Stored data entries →
════════
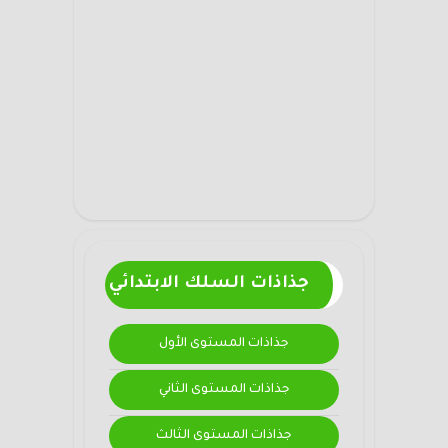
جذاذات السلك الابتدائي
جذاذات المستوى الأول
جذاذات المستوى الثاني
جذاذات المستوى الثالث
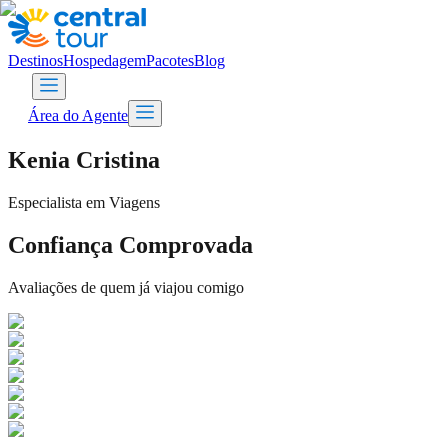
Destinos
Hospedagem
Pacotes
Blog
Área do Agente
Kenia Cristina
Especialista em Viagens
Confiança Comprovada
Avaliações de quem já viajou comigo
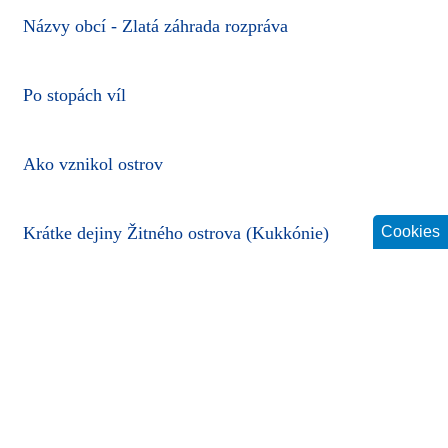
Názvy obcí - Zlatá záhrada rozpráva
Po stopách víl
Ako vznikol ostrov
Krátke dejiny Žitného ostrova (Kukkónie)
Cookies
Ako mohol vyzerať ľudový kroj Žitného ostrova?
História pevnosti v Komárne
1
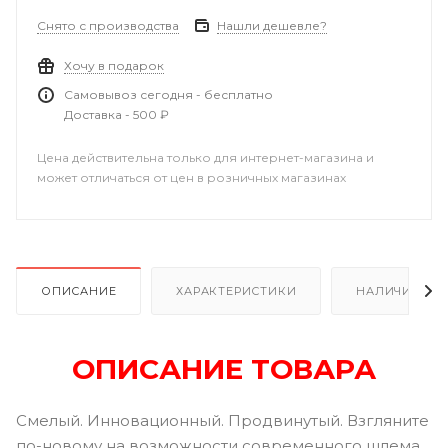
Снято с производства
Нашли дешевле?
Хочу в подарок
Самовывоз сегодня - бесплатно
Доставка - 500 ₽
Цена действительна только для интернет-магазина и
может отличаться от цен в розничных магазинах
ОПИСАНИЕ
ХАРАКТЕРИСТИКИ
НАЛИЧИЕ
ОПИСАНИЕ ТОВАРА
Смелый. Инновационный. Продвинутый. Взгляните
по-новому на возможности современного шлема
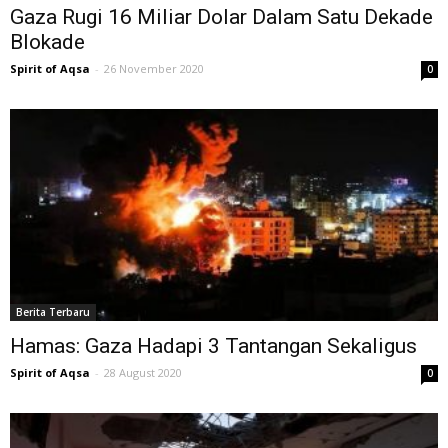
Gaza Rugi 16 Miliar Dolar Dalam Satu Dekade
Blokade
Spirit of Aqsa
-
26 November 2020
0
Berita Terbaru
Hamas: Gaza Hadapi 3 Tantangan Sekaligus
Spirit of Aqsa
-
28 August 2020
0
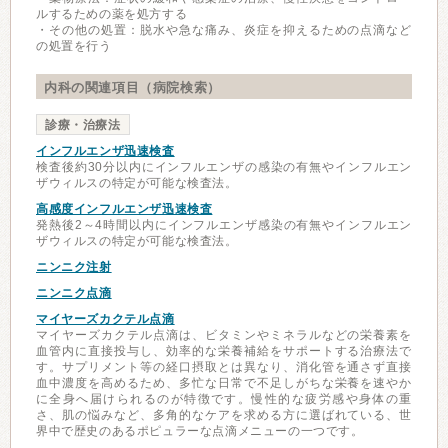
ルするための薬を処方する
・その他の処置：脱水や急な痛み、炎症を抑えるための点滴など
の処置を行う
内科の関連項目（病院検索）
診療・治療法
インフルエンザ迅速検査
検査後約30分以内にインフルエンザの感染の有無やインフルエン
ザウィルスの特定が可能な検査法。
高感度インフルエンザ迅速検査
発熱後2～4時間以内にインフルエンザ感染の有無やインフルエン
ザウィルスの特定が可能な検査法。
ニンニク注射
ニンニク点滴
マイヤーズカクテル点滴
マイヤーズカクテル点滴は、ビタミンやミネラルなどの栄養素を
血管内に直接投与し、効率的な栄養補給をサポートする治療法で
す。サプリメント等の経口摂取とは異なり、消化管を通さず直接
血中濃度を高めるため、多忙な日常で不足しがちな栄養を速やか
に全身へ届けられるのが特徴です。慢性的な疲労感や身体の重
さ、肌の悩みなど、多角的なケアを求める方に選ばれている、世
界中で歴史のあるポピュラーな点滴メニューの一つです。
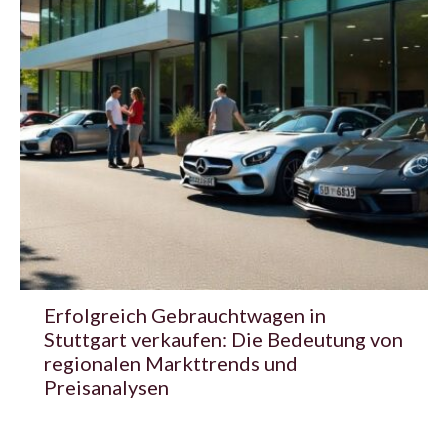
Erfolgreich Gebrauchtwagen in
Stuttgart verkaufen: Die Bedeutung von
regionalen Markttrends und
Preisanalysen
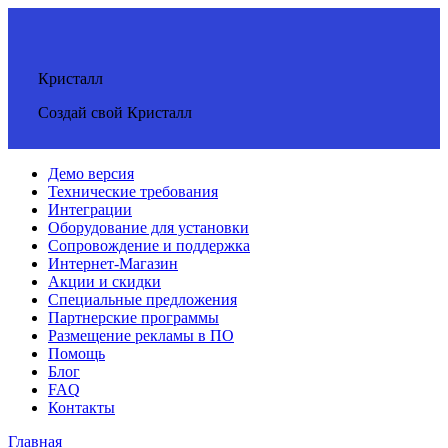
Кристалл
Создай свой Кристалл
Демо версия
Технические требования
Интеграции
Оборудование для установки
Сопровождение и поддержка
Интернет-Магазин
Акции и скидки
Специальные предложения
Партнерские программы
Размещение рекламы в ПО
Помощь
Блог
FAQ
Контакты
Главная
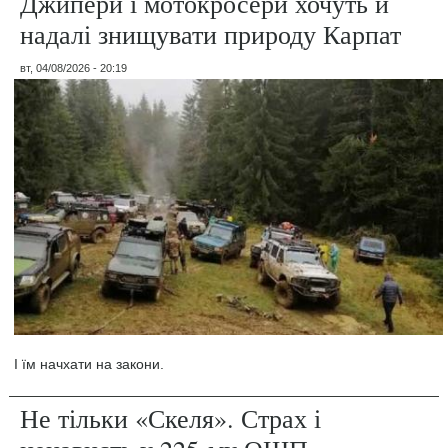
Джипери і мотокросери хочуть й
надалі знищувати природу Карпат
вт, 04/08/2026 - 20:19
І їм начхати на закони.
Не тільки «Скеля». Страх і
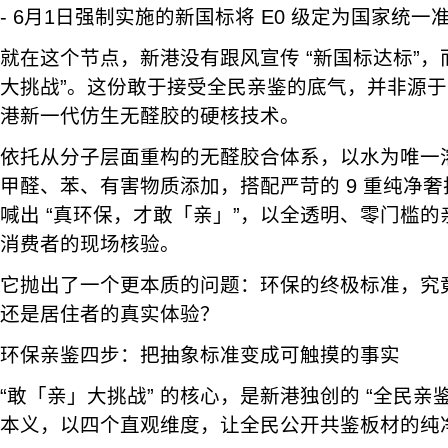
- 6月1日强制实施的新国标将 E0 级定为国家统一
就在这个节点，新港没有跟风宣传 “新国标达标”，
大挑战”。这份敢于接受全民亲鉴的底气，并非源
港新一代仿生无醛胶的硬核技术。
依托从分子层面重构的无醛胶合体系，以水为唯一
甲醛、苯、有害物质添加，搭配严苛的 9 重纯净
喊出 “真环保，才敢「亲」”，以全透明、零门槛
消费者的现场核验。
它抛出了一个更本质的问题：环保的终极标准，究
还是居住者的真实体验？
环保亲鉴四步：把抽象标准变成可触摸的事实
“敢「亲」大挑战” 的核心，是新港独创的 “全民亲鉴四
本义，以四个直观维度，让全民公开共鉴板材的纯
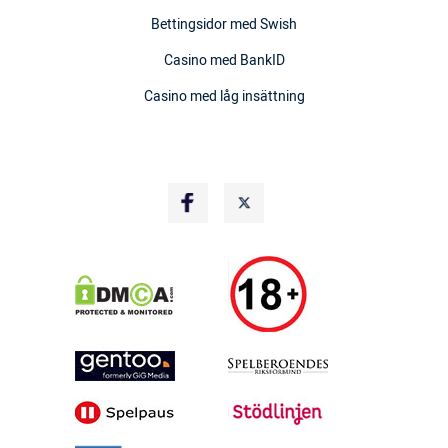
Bettingsidor med Swish
Casino med BankID
Casino med låg insättning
════════
Activity →
Can you copy, word for word, every line from the one containing "- 6月1日强制实施的新国标将 E0 级定为国家统一" down to the last of the rows, both ends included, with the pictures left out of your answer?

Output for this task →
- 6月1日强制实施的新国标将 E0 级定为国家统一
就在这个节点，新港没有跟风宣传 “新国标达标”，
大挑战”。这份敢于接受全民亲鉴的底气，并非源
港新一代仿生无醛胶的硬核技术。
依托从分子层面重构的无醛胶合体系，以水为唯一
甲醛、苯、有害物质添加，搭配严苛的 9 重纯净
喊出 “真环保，才敢「亲」”，以全透明、零门槛
消费者的现场核验。
它抛出了一个更本质的问题：环保的终极标准，究
还是居住者的真实体验？
环保亲鉴四步：把抽象标准变成可触摸的事实
“敢「亲」大挑战” 的核心，是新港独创的 “全民亲鉴四
本义，以四个直观维度，让全民公开共鉴板材的纯
Bettingsidor med Swish
Casino med BankID
Casino med låg insättning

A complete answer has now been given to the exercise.